Heat oil in pan, add flour, stir until the mixture bubbles. Add paprika and continue to stir, add cold water until a thick mixture forms. Add stock from the rolls to make thick sauce. Pour this over the rolls pressing down with a wooden spoon. Do not stir the rolls or place a spoon into them as you will break them.

Pickled Cabbage: Remove outer tough leaves and reserve. Core the cabbage and fill with salt. Place in container core up and cover with the outer leaves. You can layer several cabbages if you have a large enough container or a barrel. Fill the container with water to the top. Cover with a clean cloth and an untreated wooden board weighed down so cabbage doesn’t rise during the fermentation process. Store in garage. After 10 days start to skim the foam off the surface. The cabbage will be ready after 40 days. You can freeze the heads or preserve them in jars.

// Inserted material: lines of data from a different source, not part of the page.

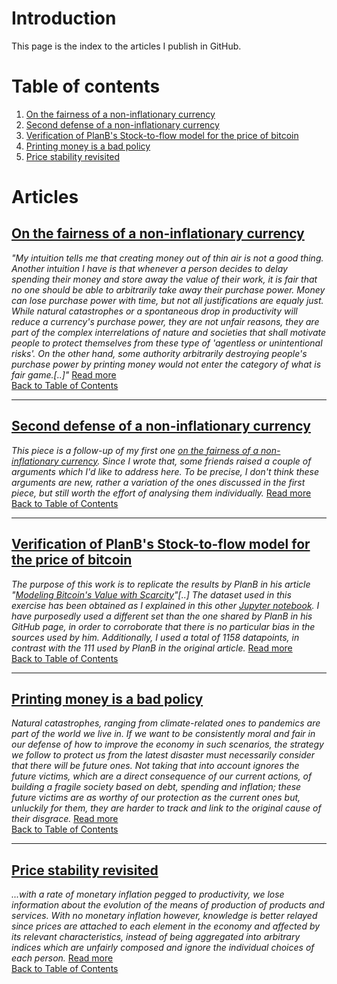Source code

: # Introduction
This page is the index to the articles I publish in GitHub.

# Table of contents <a name="toc"></a>
1. [On the fairness of a non-inflationary currency](#art1)
2. [Second defense of a non-inflationary currency](#art2)
3. [Verification of PlanB's Stock-to-flow model for the price of bitcoin](#art3)
4. [Printing money is a bad policy](#art4)
5. [Price stability revisited](#art5)

# Articles
## [On the fairness of a non-inflationary currency](https://github.com/raulcano/articles/blob/master/fairness-of-deflationary-currency.md) <a name="art1"></a>


*"My intuition tells me that creating money out of thin air is not a good thing.
Another intuition I have is that whenever a person decides to delay spending their money and store away the value of their work, it is fair that no one should be able to arbitrarily take away their purchase power. Money can lose purchase power with time, but not all justifications are equaly just. While natural catastrophes or a spontaneous drop in productivity will reduce a currency's purchase power, they are not unfair reasons, they are part of the complex interrelations of nature and societies that shall motivate people to protect themselves from these type of 'agentless or unintentional risks'. On the other hand, some authority arbitrarily destroying people's purchase power by printing money would not enter the category of what is fair game.[..]"* [Read more](https://github.com/raulcano/articles/blob/master/fairness-of-deflationary-currency.md)  
[Back to Table of Contents](#toc)

---

## [Second defense of a non-inflationary currency](https://github.com/raulcano/articles/blob/master/second-defense-non-inflationary-currency.md) <a name="art2"></a>
*This piece is a follow-up of my first one [on the fairness of a non-inflationary currency](https://github.com/raulcano/articles/blob/master/fairness-of-deflationary-currency.md).
Since I wrote that, some friends raised a couple of arguments which I'd like to address here. To be precise, I don't think these arguments are new, rather a variation of the ones discussed in the first piece, but still worth the effort of analysing them individually.* [Read more](https://github.com/raulcano/articles/blob/master/second-defense-non-inflationary-currency.md)  
[Back to Table of Contents](#toc)

---

## [Verification of PlanB's Stock-to-flow model for the price of bitcoin](https://github.com/raulcano/bitcoin-analysis/blob/master/btc-analysis.ipynb) <a name="art3"></a>

*The purpose of this work is to replicate the results by PlanB in his article "[Modeling Bitcoin's Value with Scarcity](https://medium.com/@100trillionUSD/modeling-bitcoins-value-with-scarcity-91fa0fc03e25)"[..] The dataset used in this exercise has been obtained as I explained in this other [Jupyter notebook](https://github.com/raulcano/bitcoin-analysis/blob/master/btc-dataset.ipynb). 
I have purposedly used a different set than the one shared by PlanB in his GitHub page, in order to corroborate that there is no particular bias in the sources used by him.
Additionally, I used a total of 1158 datapoints, in contrast with the 111 used by PlanB in the original article.* [Read more](https://github.com/raulcano/bitcoin-analysis/blob/master/btc-analysis.ipynb)  
[Back to Table of Contents](#toc)

---

## [Printing money is a bad policy](https://github.com/raulcano/articles/blob/master/printing-money-bad-policy.md) <a name="art4"></a>

*Natural catastrophes, ranging from climate-related ones to pandemics are part of the world we live in. If we want to be consistently moral and fair in our defense of how to improve the economy in such scenarios, the strategy we follow to protect us from the latest disaster must necessarily consider that there will be future ones. Not taking that into account ignores the future victims, which are a direct consequence of our current actions, of building a fragile society based on debt, spending and inflation; these future victims are as worthy of our protection as the current ones but, unluckily for them, they are harder to track and link to the original cause of their disgrace.* [Read more](https://github.com/raulcano/articles/blob/master/printing-money-bad-policy.md)  
[Back to Table of Contents](#toc)

---

## [Price stability revisited](https://github.com/raulcano/articles/blob/master/inflation-and-price-stability.md) <a name="art5"></a>

*...with a rate of monetary inflation pegged to productivity, we lose information about the evolution of the means of production of products and services. With no monetary inflation however, knowledge is better relayed since prices are attached to each element in the economy and affected by its relevant characteristics, instead of being aggregated into arbitrary indices which are unfairly composed and ignore the individual choices of each person.* [Read more](https://github.com/raulcano/articles/blob/master/inflation-and-price-stability.md)  
[Back to Table of Contents](#toc)

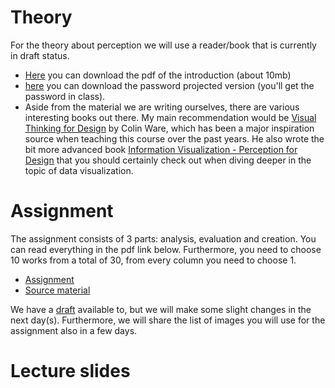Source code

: # Theory

For the theory about perception we will use a reader/book that is currently in draft status. 
* [Here](https://homepage.tudelft.nl/w3s80/VCD/VCD_wijntjes_intro.pdf) you can download the pdf of the introduction (about 10mb) 
* [here](https://homepage.tudelft.nl/w3s80/VCD/VCD_wijntjes_full.pdf) you can download the password projected version (you'll get the password in class).
* Aside from the material we are writing ourselves, there are various interesting books out there. My main recommendation would be [Visual Thinking for Design](https://www.amazon.com/dp/0123708966/ref=rdr_ext_tmb) by Colin Ware, which has been a major inspiration source when teaching this course over the past years. He also wrote the bit more advanced book [Information Visualization - Perception for Design](https://www.amazon.com/dp/0123814642/ref=rdr_ext_tmb) that you should certainly check out when diving deeper in the topic of data visualization. 


# Assignment
The assignment consists of 3 parts: analysis, evaluation and creation. You can read everything in the pdf link below. Furthermore, you need to choose 10 works from a total of 30, from every column you need to choose 1. 
* [Assignment](content/assignment_final.pdf)
* [Source material](content/SourceMaterial.zip)



We have a [draft](content/assignment_draft.pdf) available to, but we will make some slight changes in the next day(s). Furthermore, we will share the list of images you will use for the assignment also in a few days. 

# Lecture slides

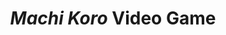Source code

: ---
layout: post
title: <em>Machi Koro</em> Video Game
description: 
image: test-image.jpg
image-description: Test image!
categories: Software

time-period: Summer 2017

---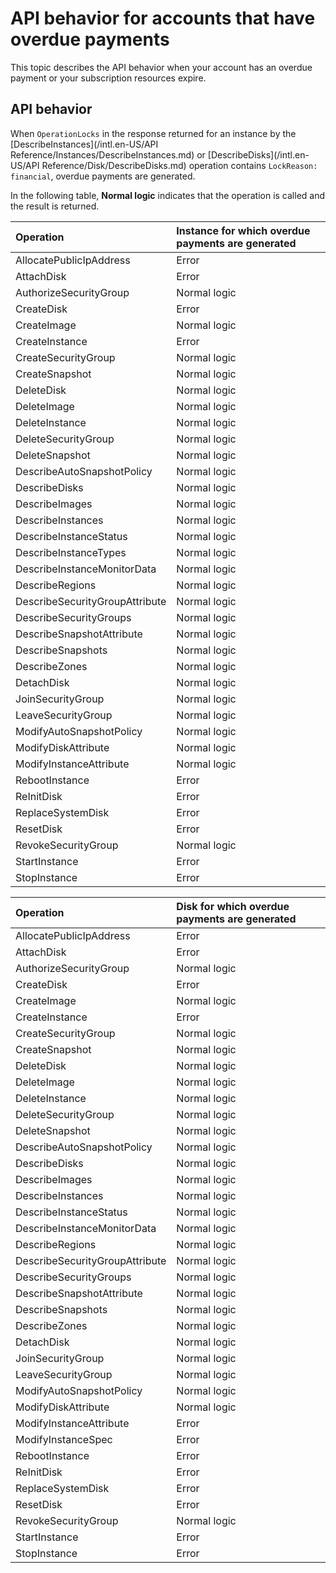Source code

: # API behavior for accounts that have overdue payments

This topic describes the API behavior when your account has an overdue payment or your subscription resources expire.

## API behavior

When `OperationLocks` in the response returned for an instance by the [DescribeInstances](/intl.en-US/API Reference/Instances/DescribeInstances.md) or [DescribeDisks](/intl.en-US/API Reference/Disk/DescribeDisks.md) operation contains `LockReason: financial`, overdue payments are generated.

In the following table, **Normal logic** indicates that the operation is called and the result is returned.

|Operation|Instance for which overdue payments are generated|
|:--------|:------------------------------------------------|
|AllocatePublicIpAddress|Error|
|AttachDisk|Error|
|AuthorizeSecurityGroup|Normal logic|
|CreateDisk|Error|
|CreateImage|Normal logic|
|CreateInstance|Error|
|CreateSecurityGroup|Normal logic|
|CreateSnapshot|Normal logic|
|DeleteDisk|Normal logic|
|DeleteImage|Normal logic|
|DeleteInstance|Normal logic|
|DeleteSecurityGroup|Normal logic|
|DeleteSnapshot|Normal logic|
|DescribeAutoSnapshotPolicy|Normal logic|
|DescribeDisks|Normal logic|
|DescribeImages|Normal logic|
|DescribeInstances|Normal logic|
|DescribeInstanceStatus|Normal logic|
|DescribeInstanceTypes|Normal logic|
|DescribeInstanceMonitorData|Normal logic|
|DescribeRegions|Normal logic|
|DescribeSecurityGroupAttribute|Normal logic|
|DescribeSecurityGroups|Normal logic|
|DescribeSnapshotAttribute|Normal logic|
|DescribeSnapshots|Normal logic|
|DescribeZones|Normal logic|
|DetachDisk|Normal logic|
|JoinSecurityGroup|Normal logic|
|LeaveSecurityGroup|Normal logic|
|ModifyAutoSnapshotPolicy|Normal logic|
|ModifyDiskAttribute|Normal logic|
|ModifyInstanceAttribute|Normal logic|
|RebootInstance|Error|
|ReInitDisk|Error|
|ReplaceSystemDisk|Error|
|ResetDisk|Error|
|RevokeSecurityGroup|Normal logic|
|StartInstance|Error|
|StopInstance|Error|

|Operation|Disk for which overdue payments are generated|
|:--------|:--------------------------------------------|
|AllocatePublicIpAddress|Error|
|AttachDisk|Error|
|AuthorizeSecurityGroup|Normal logic|
|CreateDisk|Error|
|CreateImage|Normal logic|
|CreateInstance|Error|
|CreateSecurityGroup|Normal logic|
|CreateSnapshot|Normal logic|
|DeleteDisk|Normal logic|
|DeleteImage|Normal logic|
|DeleteInstance|Normal logic|
|DeleteSecurityGroup|Normal logic|
|DeleteSnapshot|Normal logic|
|DescribeAutoSnapshotPolicy|Normal logic|
|DescribeDisks|Normal logic|
|DescribeImages|Normal logic|
|DescribeInstances|Normal logic|
|DescribeInstanceStatus|Normal logic|
|DescribeInstanceMonitorData|Normal logic|
|DescribeRegions|Normal logic|
|DescribeSecurityGroupAttribute|Normal logic|
|DescribeSecurityGroups|Normal logic|
|DescribeSnapshotAttribute|Normal logic|
|DescribeSnapshots|Normal logic|
|DescribeZones|Normal logic|
|DetachDisk|Normal logic|
|JoinSecurityGroup|Normal logic|
|LeaveSecurityGroup|Normal logic|
|ModifyAutoSnapshotPolicy|Normal logic|
|ModifyDiskAttribute|Normal logic|
|ModifyInstanceAttribute|Error|
|ModifyInstanceSpec|Error|
|RebootInstance|Error|
|ReInitDisk|Error|
|ReplaceSystemDisk|Error|
|ResetDisk|Error|
|RevokeSecurityGroup|Normal logic|
|StartInstance|Error|
|StopInstance|Error|


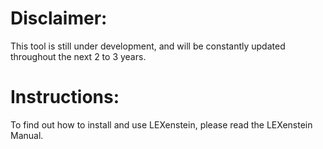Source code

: # Disclaimer:

This tool is still under development, and will be constantly updated throughout the next 2 to 3 years.

# Instructions:

To find out how to install and use LEXenstein, please read the LEXenstein Manual.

We smoke our own spec and pork ribs by curing them in salt and water and then cooking them over hot smoke in a smoke house. The smell and taste it infuses into the rolls is unbeatable.


Simmer the rolls on gentle heat for a further ½ hour to 1 hour.

Serve with mashed potato.

 

The story behind this recipe
My maternal grandparent’s home in Toronto was a labyrinth of hidden treasures. A multitude of fruits and vegetables grew in a tight space. Every autumn the process of pickling and preserving began for winter as had been done in Croatia and Hungary. My grandfather would make yoghurt and cheese and a variety of sausages. A large barrel housed pickled cabbage heads to be used for Sarma. All these smells mingled in the concrete basement along with a collection of National Geographics, ice skates, one piano accordion and an inflatable raft. My friends and I would head there after school to see what delicacy was on offer. Sarma was my favourite.

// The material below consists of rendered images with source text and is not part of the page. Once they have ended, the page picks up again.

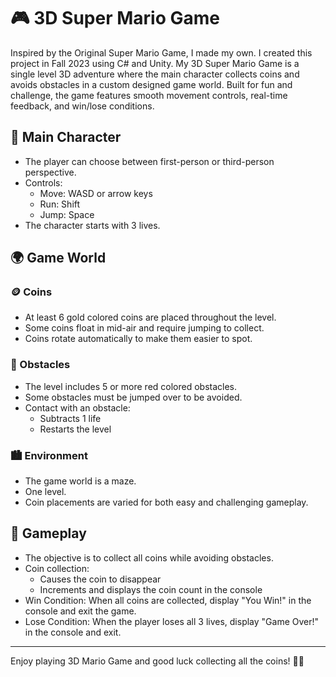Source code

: # 🎮 3D Super Mario Game

Inspired by the Original Super Mario Game, I made my own. I created this project in Fall 2023 using C# and Unity. My 3D Super Mario Game is a single level 3D adventure where the main character collects coins and avoids obstacles in a custom designed game world. Built for fun and challenge, the game features smooth movement controls, real-time feedback, and win/lose conditions.

## 🧍 Main Character

- The player can choose between first-person or third-person perspective.
- Controls:
  - Move: WASD or arrow keys
  - Run: Shift
  - Jump: Space
- The character starts with 3 lives.

## 🌍 Game World

### 🪙 Coins
- At least 6 gold colored coins are placed throughout the level.
- Some coins float in mid-air and require jumping to collect.
- Coins rotate automatically to make them easier to spot.

### 🚧 Obstacles
- The level includes 5 or more red colored obstacles.
- Some obstacles must be jumped over to be avoided.
- Contact with an obstacle:
  - Subtracts 1 life
  - Restarts the level

### 🏙️ Environment
- The game world is a maze.
- One level.
- Coin placements are varied for both easy and challenging gameplay.

## 🎯 Gameplay

- The objective is to collect all coins while avoiding obstacles.
- Coin collection:
  - Causes the coin to disappear
  - Increments and displays the coin count in the console
- Win Condition: When all coins are collected, display "You Win!" in the console and exit the game.
- Lose Condition: When the player loses all 3 lives, display "Game Over!" in the console and exit.

---

Enjoy playing 3D Mario Game and good luck collecting all the coins! 🍄✨
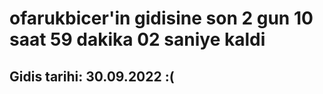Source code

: # ofarukbicer'in gidisine son 2 gun 10 saat 59 dakika 02 saniye kaldi

## Gidis tarihi: 30.09.2022 :(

My paternal grandfather’s home in the village of Vrbanja had no running water, a wood burning stove and dirt floors. One room was boarded up as a larder for storing and ageing smoked meat and pickled cabbage. I had never tasted anything like the spicy Kulen, Spec and Prosciutto my grandfather made. My father would climb the ancient trees to bring us fresh walnuts and we would shake the cherries from the trees at the back of the farm that bordered on cornfields. The neighbours would join my mother in making Sarma for the celebratory feast.

My parents would make sarma whenever I came to visit them in Brisbane. I would arrive to a family celebration and Mama would whisper, “I put some away for you to have tomorrow.” I have on occasion been known to carry a container filled with sarma onto a plane home, along with a bag full of smoked meat. It is a layering of happy memories, every process a reminder of my heritage.